Bu ailenin en küçük çocuğu 12 yaşında bir kız çocuğuydu. Çocuk tüm ailesinin işkence edilerek öldürülmesini izlemişti, ancak Roma kanunlarına göre bu kız çocuğu idam edilemezdi çünkü bakireydi. Caligula cellata kıza tecavüz etmesini ve ardından öldürmesini emretti. Cellat ise denileni yaptı ve küçük kız vahşice katledildi

12. Öz kız kardeşleriyle halkın önünde sevişmişliği vardır.

Böyle manyak birinde ensest bulunmaması mümkün mü? Mümkün değil tabiki. Öyle ki kendi öz kız kardeşleriyle, halka açık mekanlarda, insanlar onları izlerken cinsel ilişkiye girdiği tarihçilerin kayıtlarıyla sabittir.

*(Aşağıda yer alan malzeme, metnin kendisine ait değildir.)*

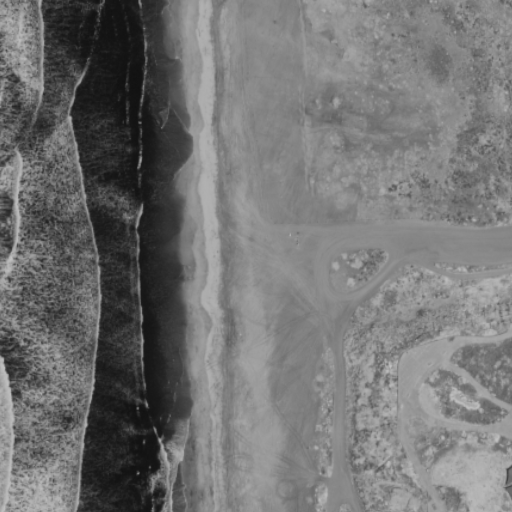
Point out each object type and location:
road: (241, 255)
road: (462, 275)
road: (342, 317)
road: (451, 345)
road: (446, 354)
road: (439, 360)
road: (475, 385)
road: (409, 395)
road: (396, 402)
road: (401, 414)
road: (404, 416)
road: (510, 422)
road: (453, 428)
road: (509, 428)
road: (501, 432)
road: (423, 437)
building: (509, 476)
building: (509, 490)
building: (509, 491)
road: (347, 498)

13. İnsanlar Caligula’nın içine şeytan girdiğini düşünüyordu.

Bu kadar kötülük, sapkınlık, delilik ancak böyle açıklanabilirdi. Hemen hemen herkes kendisinden nefret ediyordu. Yaptığı kötülüklerin, sapık davranışların tek izahı olabilirdi, o da içine şeytan girmiş olmasıydı. En sevdiği etkinliklerden olan, vahşi hayvanlara insan atma etkinliğinin ardından kendi muhafız birliğinden askerler tarafından defalarca bıçaklanarak öldürüldü. Cesedi köpeklerin yemesi için orada bırakıldı.